TASK TO COMPLETE: According to the abstract on the snake venom plasminogen activator, how many direct plasminogen activators have been described in snake venom to date?

STRUCTURE–FUNCTION RELATIONSHIP IN THE PLASMINOGEN ACTIVATOR ISOLATED FROM THE VENOM OF TRIMERESURUS STEJNEGERI

Abstract

Snake toxins impede hemostasis of prey through multiple mechanisms. Blood coagulation factors V and X, prothrombin, or the anticoagulant protein C are among their typical targets. A number of thrombin-like and plasmin-like (fibrinolytic) enzymes have also been characterized that interact with fibrin or fibrinogen. To date, however, only three direct plasminogen activators have been described in snake venom. This review updates our current knowledge on the structure–function relationship of these activators. The mechanism of plasminogen activation by toxins is outlined and compared with that of their mammalian counterparts (tissue plasminogen activator and urokinase, as well as plasminogen activator isolated from saliva of the common vampire bat). Plasmin produced through plasminogen activation is a fairly efficient protease of broad specificity. Uncontrolled plasmin degrades fibrinogen and components of the extracellular matrix in addition to fibrin. At least three mechanisms normally constrain and localize plasmin production as well as activity. First, plasminogen activator binds fibrin or a cell receptor localizing plasmin production. Second, when fibrin degradation products start to disseminate, a powerful inhibitor neutralizes the bound activator. Likewise, two powerful inhibitors also knock out plasmin when it starts to disseminate in blood. Thus, plasmin normally operates only in the vicinity of a fibrin clot, where inhibitors are locally depleted and massive plasminogen activation can take place. Snake venom plasminogen activators escape such confinement. Through site-directed mutagenesis and x-ray diffraction studies, part of the molecular basis allowing invulnerability of these toxins has been decrypted. This review highlights the role of specific areas and distinct amino acids involved in their activity.

RECORDS SUPPLIED:
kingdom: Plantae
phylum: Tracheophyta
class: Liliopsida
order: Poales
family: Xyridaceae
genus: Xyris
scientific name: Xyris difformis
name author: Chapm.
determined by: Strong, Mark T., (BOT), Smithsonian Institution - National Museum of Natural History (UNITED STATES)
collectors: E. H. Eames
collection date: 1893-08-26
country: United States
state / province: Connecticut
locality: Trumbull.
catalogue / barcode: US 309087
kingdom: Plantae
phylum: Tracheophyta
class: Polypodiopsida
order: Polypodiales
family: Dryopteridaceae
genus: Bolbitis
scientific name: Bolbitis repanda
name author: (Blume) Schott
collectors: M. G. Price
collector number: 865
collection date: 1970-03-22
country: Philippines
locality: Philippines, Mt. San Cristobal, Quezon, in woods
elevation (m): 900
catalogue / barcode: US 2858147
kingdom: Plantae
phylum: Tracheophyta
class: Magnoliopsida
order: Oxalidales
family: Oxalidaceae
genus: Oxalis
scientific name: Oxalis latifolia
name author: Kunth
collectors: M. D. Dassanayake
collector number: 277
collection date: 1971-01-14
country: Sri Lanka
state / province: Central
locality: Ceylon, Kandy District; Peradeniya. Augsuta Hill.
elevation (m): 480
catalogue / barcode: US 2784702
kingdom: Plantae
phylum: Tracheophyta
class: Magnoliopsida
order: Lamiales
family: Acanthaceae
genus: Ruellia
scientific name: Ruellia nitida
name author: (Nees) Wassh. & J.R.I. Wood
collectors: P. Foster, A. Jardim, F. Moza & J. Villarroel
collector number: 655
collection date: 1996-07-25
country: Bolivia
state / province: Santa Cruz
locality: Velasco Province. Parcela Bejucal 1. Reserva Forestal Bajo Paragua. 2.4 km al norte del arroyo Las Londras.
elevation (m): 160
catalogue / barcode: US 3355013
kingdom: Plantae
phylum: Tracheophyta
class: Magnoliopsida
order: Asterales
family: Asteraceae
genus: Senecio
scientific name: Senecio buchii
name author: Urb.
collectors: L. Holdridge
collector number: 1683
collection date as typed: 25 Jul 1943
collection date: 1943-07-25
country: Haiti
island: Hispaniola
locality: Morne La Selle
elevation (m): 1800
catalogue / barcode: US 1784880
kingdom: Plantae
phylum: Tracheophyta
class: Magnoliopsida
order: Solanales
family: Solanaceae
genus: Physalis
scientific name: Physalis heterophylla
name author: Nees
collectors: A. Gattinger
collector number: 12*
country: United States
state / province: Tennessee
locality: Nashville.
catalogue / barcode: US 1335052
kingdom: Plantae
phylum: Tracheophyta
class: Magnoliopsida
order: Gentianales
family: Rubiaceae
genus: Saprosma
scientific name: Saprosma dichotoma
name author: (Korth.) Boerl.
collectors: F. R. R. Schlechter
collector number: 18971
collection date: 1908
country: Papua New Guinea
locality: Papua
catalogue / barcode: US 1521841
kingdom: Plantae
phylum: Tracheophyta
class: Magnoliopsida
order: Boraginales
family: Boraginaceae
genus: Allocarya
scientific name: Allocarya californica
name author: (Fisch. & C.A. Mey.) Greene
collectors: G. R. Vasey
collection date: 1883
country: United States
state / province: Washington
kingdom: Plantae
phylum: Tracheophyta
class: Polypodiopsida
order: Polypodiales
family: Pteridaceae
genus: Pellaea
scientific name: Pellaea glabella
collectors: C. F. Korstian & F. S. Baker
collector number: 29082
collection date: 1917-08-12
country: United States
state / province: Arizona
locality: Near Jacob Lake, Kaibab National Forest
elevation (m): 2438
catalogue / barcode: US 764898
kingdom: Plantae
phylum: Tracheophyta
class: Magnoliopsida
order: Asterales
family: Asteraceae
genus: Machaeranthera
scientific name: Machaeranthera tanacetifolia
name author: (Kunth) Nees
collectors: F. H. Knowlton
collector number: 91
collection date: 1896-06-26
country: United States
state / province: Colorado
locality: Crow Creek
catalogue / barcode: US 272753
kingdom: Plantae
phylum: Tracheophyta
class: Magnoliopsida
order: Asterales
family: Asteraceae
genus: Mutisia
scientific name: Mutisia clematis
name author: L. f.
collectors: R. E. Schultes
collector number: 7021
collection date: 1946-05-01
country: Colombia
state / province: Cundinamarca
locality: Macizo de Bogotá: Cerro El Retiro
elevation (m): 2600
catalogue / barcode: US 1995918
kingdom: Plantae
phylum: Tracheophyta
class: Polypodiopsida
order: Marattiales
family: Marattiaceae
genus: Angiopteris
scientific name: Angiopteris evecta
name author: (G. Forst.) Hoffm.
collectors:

OUTPUT OF THE EXERCISE: Three.